WHAT IS NEEDED » So that the copy stays text only, transcribe the data below exactly and exclude the images.

━━━━━ LISTED RECORDS

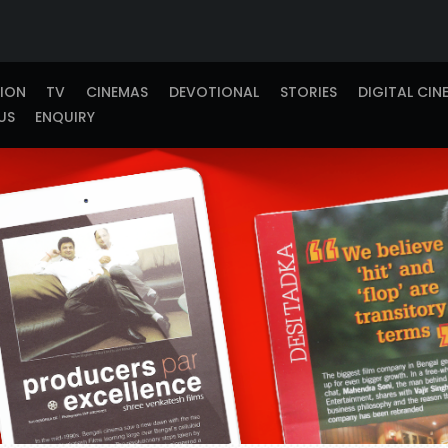
TION
TV
CINEMAS
DEVOTIONAL
STORIES
DIGITAL CIN
US
ENQUIRY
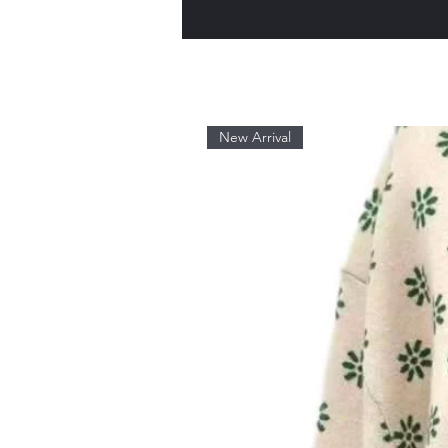
New Arrival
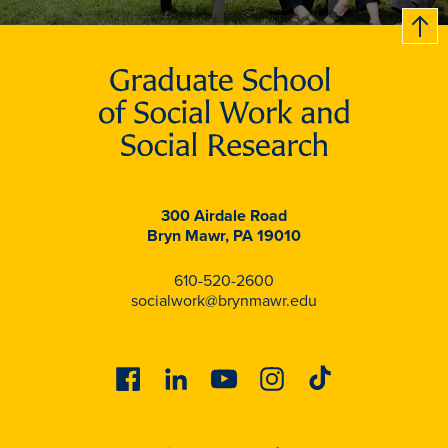
B
c
k
t
t
o
300 Airdale Road
Bryn Mawr, PA 19010
610-520-2600
socialwork@brynmawr.edu
Facebook
Linkedin
Youtube
Instagram
Tiktok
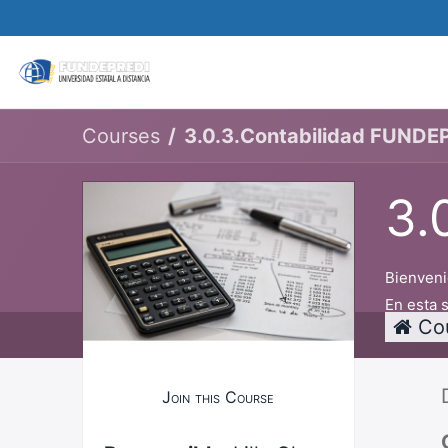
Matricular
About us
Academic Offer
Courses
3.0.3.Contabilidad FUNDE
3.
Bienveni
En esta 
Co
Join this Course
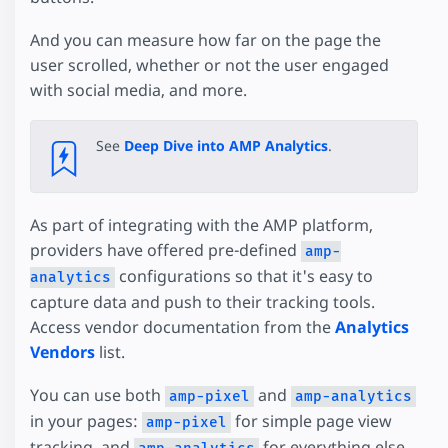
And you can measure how far on the page the
user scrolled, whether or not the user engaged
with social media, and more.
See
Deep Dive into AMP Analytics
.
As part of integrating with the AMP platform,
providers have offered pre-defined
amp-
configurations so that it's easy to
analytics
capture data and push to their tracking tools.
Access vendor documentation from the
Analytics
Vendors
list.
You can use both
and
amp-pixel
amp-analytics
in your pages:
for simple page view
amp-pixel
tracking, and
for everything else.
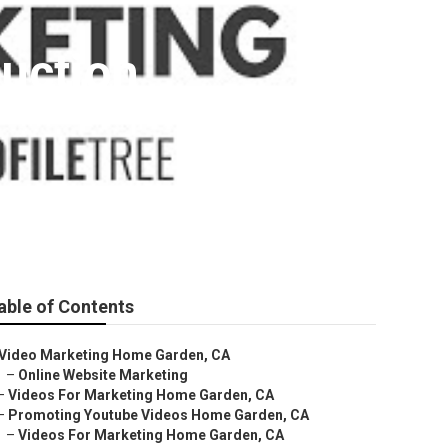
uction
able of Contents
Video Marketing Home Garden, CA
–
Online Website Marketing
–
Videos For Marketing Home Garden, CA
–
Promoting Youtube Videos Home Garden, CA
–
Videos For Marketing Home Garden, CA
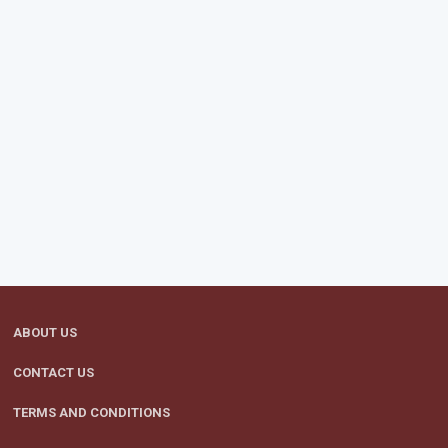
ABOUT US
CONTACT US
TERMS AND CONDITIONS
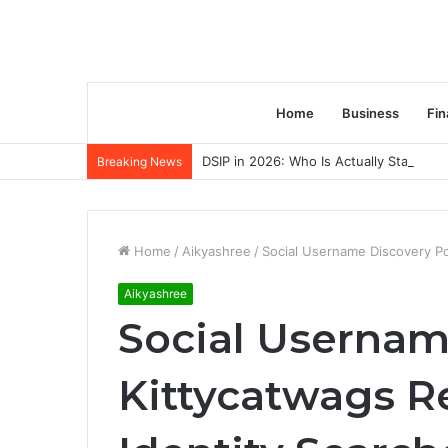
Home
Business
Fin
DSIP in 2026: Who Is Actually Standing 
Breaking News
Home
/
Aikyashree
/
Social Username Discovery Por
Aikyashree
Social Usernam
Kittycatwags Re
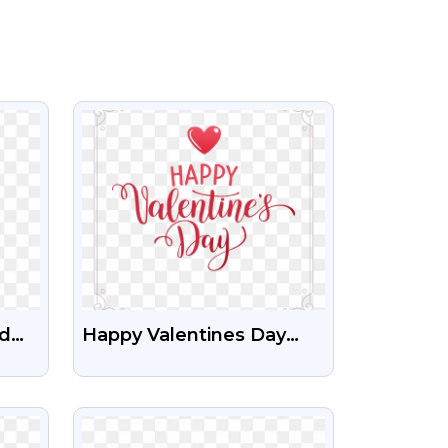
VIEW
ed
Happy Valentines Day
Free HD Png Images
ng
With Beautiful Frame
VIEW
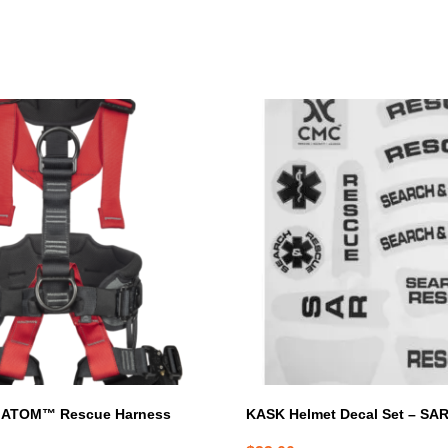
 ATOM™ Rescue Harness
KASK Helmet Decal Set – SA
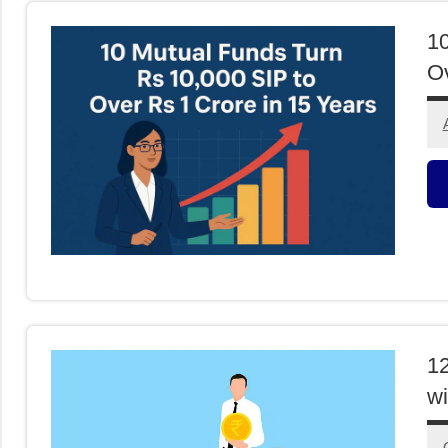
10
Ov
M
F
12
wi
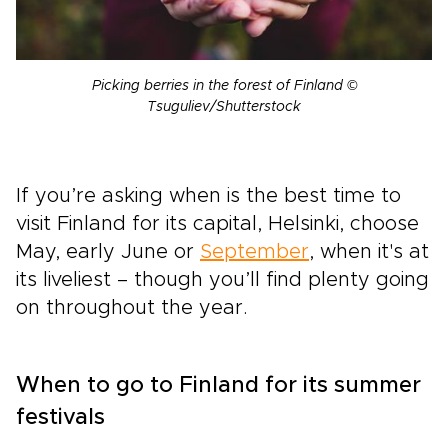
Picking berries in the forest of Finland ©
Tsuguliev/Shutterstock
If you’re asking when is the best time to
visit Finland for its capital, Helsinki, choose
May, early June or
September
, when it's at
its liveliest – though you’ll find plenty going
on throughout the year.
When to go to Finland for its summer
festivals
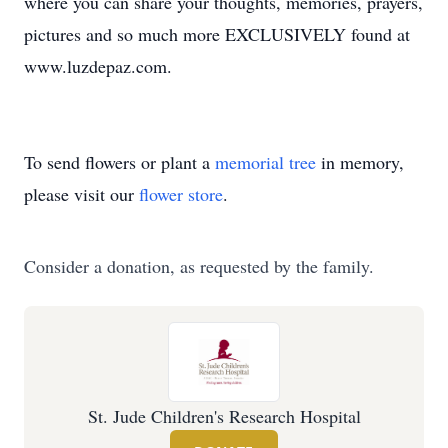
where you can share your thoughts, memories, prayers,
pictures and so much more EXCLUSIVELY found at
www.luzdepaz.com.
To send flowers or plant a
memorial tree
in memory,
please visit our
flower store
.
Consider a donation, as requested by the family.
St. Jude Children's Research Hospital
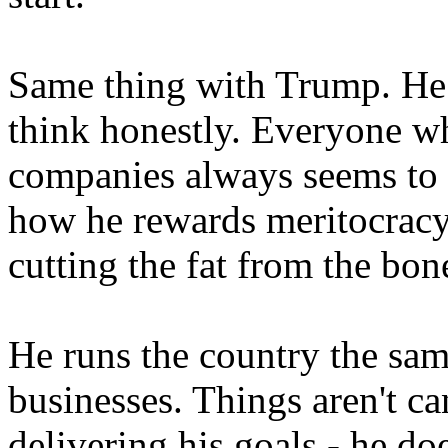
Same thing with Trump. He s
think honestly. Everyone w
companies always seems to h
how he rewards meritocracy
cutting the fat from the bon
He runs the country the sam
businesses. Things aren't ca
delivering his goals - he do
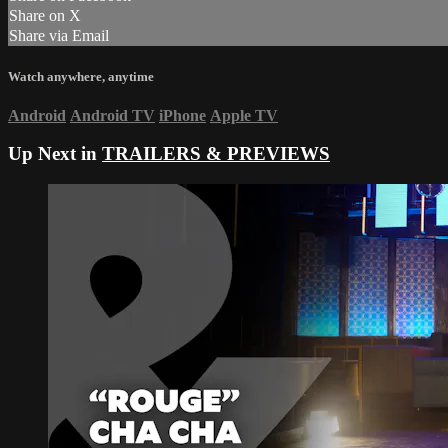
Share on X
Share via Email
Watch anywhere, anytime
Android
Android TV
iPhone
Apple TV
Up Next in
TRAILERS & PREVIEWS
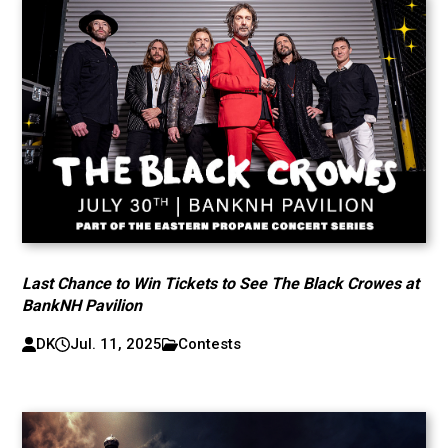
Last Chance to Win Tickets to See The Black Crowes at
BankNH Pavilion
DK
Jul. 11, 2025
Contests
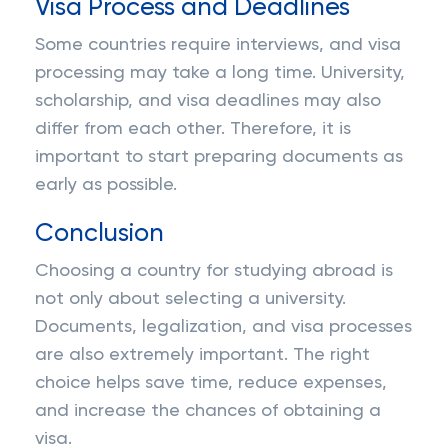
Visa Process and Deadlines
Some countries require interviews, and visa
processing may take a long time. University,
scholarship, and visa deadlines may also
differ from each other. Therefore, it is
important to start preparing documents as
early as possible.
Conclusion
Choosing a country for studying abroad is
not only about selecting a university.
Documents, legalization, and visa processes
are also extremely important. The right
choice helps save time, reduce expenses,
and increase the chances of obtaining a
visa.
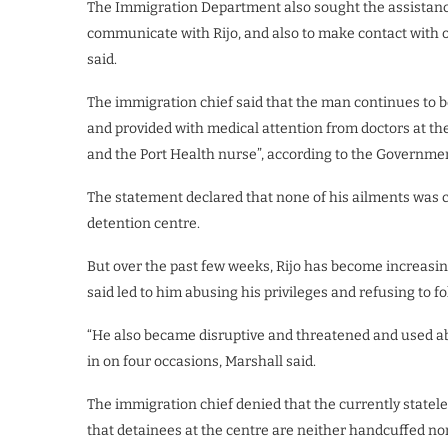
The Immigration Department also sought the assistance
communicate with Rijo, and also to make contact with of
said.
The immigration chief said that the man continues to be
and provided with medical attention from doctors at the
and the Port Health nurse”, according to the Governme
The statement declared that none of his ailments was c
detention centre.
But over the past few weeks, Rijo has become increasin
said led to him abusing his privileges and refusing to fo
“He also became disruptive and threatened and used ab
in on four occasions, Marshall said.
The immigration chief denied that the currently statele
that detainees at the centre are neither handcuffed nor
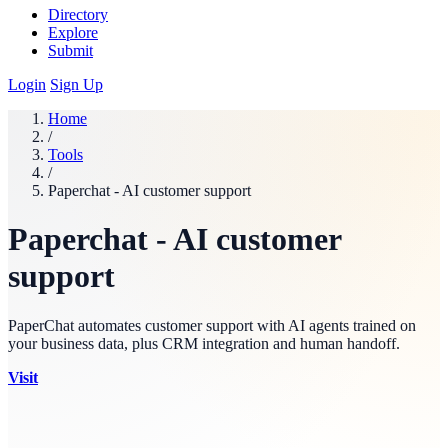
Directory
Explore
Submit
Login
Sign Up
Home
/
Tools
/
Paperchat - AI customer support
Paperchat - AI customer
support
PaperChat automates customer support with AI agents trained on
your business data, plus CRM integration and human handoff.
Visit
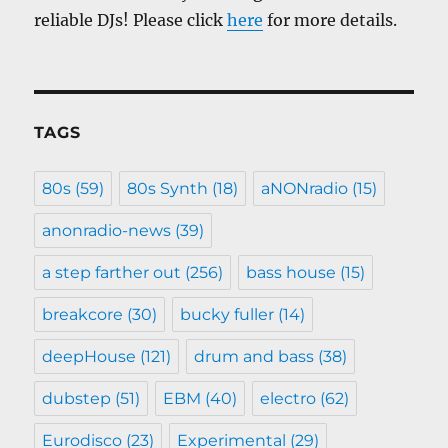
reliable DJs! Please click
here
for more details.
TAGS
80s
(59)
80s Synth
(18)
aNONradio
(15)
anonradio-news
(39)
a step farther out
(256)
bass house
(15)
breakcore
(30)
bucky fuller
(14)
deepHouse
(121)
drum and bass
(38)
dubstep
(51)
EBM
(40)
electro
(62)
Eurodisco
(23)
Experimental
(29)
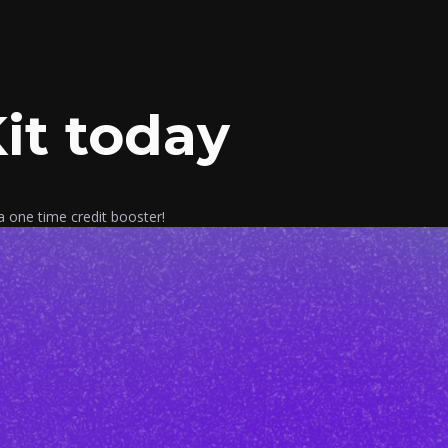
it today
a one time credit booster!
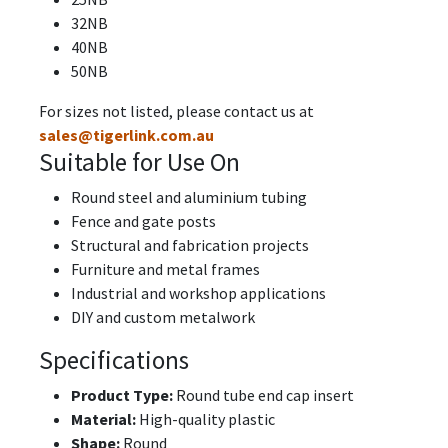
32NB
40NB
50NB
For sizes not listed, please contact us at
sales@tigerlink.com.au
Suitable for Use On
Round steel and aluminium tubing
Fence and gate posts
Structural and fabrication projects
Furniture and metal frames
Industrial and workshop applications
DIY and custom metalwork
Specifications
Product Type:
Round tube end cap insert
Material:
High-quality plastic
Shape:
Round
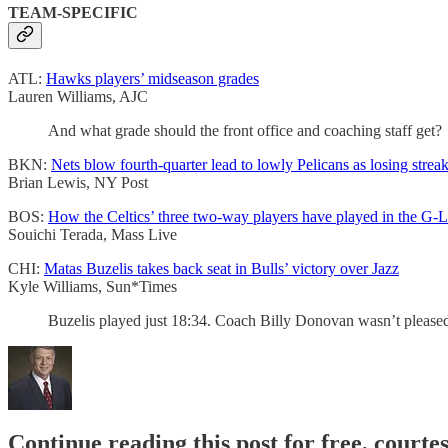
TEAM-SPECIFIC
ATL:
Hawks players’ midseason grades
Lauren Williams, AJC
And what grade should the front office and coaching staff get?
BKN:
Nets blow fourth-quarter lead to lowly Pelicans as losing streak
Brian Lewis, NY Post
BOS:
How the Celtics’ three two-way players have played in the G-L
Souichi Terada, Mass Live
CHI:
Matas Buzelis takes back seat in Bulls’ victory over Jazz
Kyle Williams, Sun*Times
Buzelis played just 18:34. Coach Billy Donovan wasn’t pleased 
Continue reading this post for free, courtes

━━━━━━━━━━

WRITTEN RESPONSE »
TION
TV
CINEMAS
DEVOTIONAL
STORIES
DIGITAL CIN
US
ENQUIRY
New Arrival
B
c
k
t
t
o
300 Airdale Road
Bryn Mawr, PA 19010
610-520-2600
socialwork@brynmawr.edu
Facebook
Linkedin
Youtube
Instagram
Tiktok
Matricular
About us
Academic Offer
Courses
3.0.3.Contabilidad FUNDE
3.
Bienveni
En esta 
Co
Join this Course
And you can measure how far on the page the
user scrolled, whether or not the user engaged
with social media, and more.
See
Deep Dive into AMP Analytics
.
As part of integrating with the AMP platform,
providers have offered pre-defined
amp-
configurations so that it's easy to
analytics
capture data and push to their tracking tools.
Access vendor documentation from the
Analytics
Vendors
list.
You can use both
and
amp-pixel
amp-analytics
in your pages:
for simple page view
amp-pixel
tracking, and
for everything else.
uction
able of Contents
Video Marketing Home Garden, CA
–
Online Website Marketing
–
Videos For Marketing Home Garden, CA
–
Promoting Youtube Videos Home Garden, CA
–
Videos For Marketing Home Garden, CA
ABOUT US
CONTACT US
TERMS AND CONDITIONS
Home
Business
Fin
DSIP in 2026: Who Is Actually Standing 
Breaking News
Home
/
Aikyashree
/
Social Username Discovery Por
Aikyashree
Social Usernam
Kittycatwags Re
VIEW
ed
Happy Valentines Day
Free HD Png Images
ng
With Beautiful Frame
VIEW
 ATOM™ Rescue Harness
KASK Helmet Decal Set – SA
10
Ov
M
F
12
wi
Picking berries in the forest of Finland ©
Tsuguliev/Shutterstock
If you’re asking when is the best time to
visit Finland for its capital, Helsinki, choose
May, early June or
September
, when it's at
its liveliest – though you’ll find plenty going
on throughout the year.
When to go to Finland for its summer
festivals
where you can share your thoughts, memories, prayers,
pictures and so much more EXCLUSIVELY found at
www.luzdepaz.com.
To send flowers or plant a
memorial tree
in memory,
please visit our
flower store
.
Consider a donation, as requested by the family.
St. Jude Children's Research Hospital
Same thing with Trump. He s
think honestly. Everyone w
companies always seems to h
how he rewards meritocracy
cutting the fat from the bon
He runs the country the sam
businesses. Things aren't ca
delivering his goals - he do
Share on X
Share via Email
Watch anywhere, anytime
Android
Android TV
iPhone
Apple TV
Up Next in
TRAILERS & PREVIEWS
Last Chance to Win Tickets to See The Black Crowes at
BankNH Pavilion
DK
Jul. 11, 2025
Contests
Visa Process and Deadlines
Some countries require interviews, and visa
processing may take a long time. University,
scholarship, and visa deadlines may also
differ from each other. Therefore, it is
important to start preparing documents as
early as possible.
Conclusion
Choosing a country for studying abroad is
not only about selecting a university.
Documents, legalization, and visa processes
are also extremely important. The right
choice helps save time, reduce expenses,
and increase the chances of obtaining a
visa.
The Immigration Department also sought the assistance
communicate with Rijo, and also to make contact with of
said.
The immigration chief said that the man continues to be
and provided with medical attention from doctors at the
and the Port Health nurse”, according to the Governme
The statement declared that none of his ailments was c
detention centre.
But over the past few weeks, Rijo has become increasin
said led to him abusing his privileges and refusing to fo
“He also became disruptive and threatened and used ab
in on four occasions, Marshall said.
The immigration chief denied that the currently statele
that detainees at the centre are neither handcuffed nor
Directory
Explore
Submit
Login
Sign Up
Home
/
Tools
/
Paperchat - AI customer support
Paperchat - AI customer
support
PaperChat automates customer support with AI agents trained on
your business data, plus CRM integration and human handoff.
Visit
reliable DJs! Please click
here
for more details.
TAGS
80s
(59)
80s Synth
(18)
aNONradio
(15)
anonradio-news
(39)
a step farther out
(256)
bass house
(15)
breakcore
(30)
bucky fuller
(14)
deepHouse
(121)
drum and bass
(38)
dubstep
(51)
EBM
(40)
electro
(62)
Eurodisco
(23)
Experimental
(29)
it today
a one time credit booster!
32NB
40NB
50NB
For sizes not listed, please contact us at
sales@tigerlink.com.au
Suitable for Use On
Round steel and aluminium tubing
Fence and gate posts
Structural and fabrication projects
Furniture and metal frames
Industrial and workshop applications
DIY and custom metalwork
Specifications
Product Type:
Round tube end cap insert
Material:
High-quality plastic
Shape:
Round
TEAM-SPECIFIC
ATL:
Hawks players’ midseason grades
Lauren Williams, AJC
And what grade should the front office and coaching staff get?
BKN:
Nets blow fourth-quarter lead to lowly Pelicans as losing streak
Brian Lewis, NY Post
BOS:
How the Celtics’ three two-way players have played in the G-L
Souichi Terada, Mass Live
CHI:
Matas Buzelis takes back seat in Bulls’ victory over Jazz
Kyle Williams, Sun*Times
Buzelis played just 18:34. Coach Billy Donovan wasn’t pleased 
Continue reading this post for free, courtes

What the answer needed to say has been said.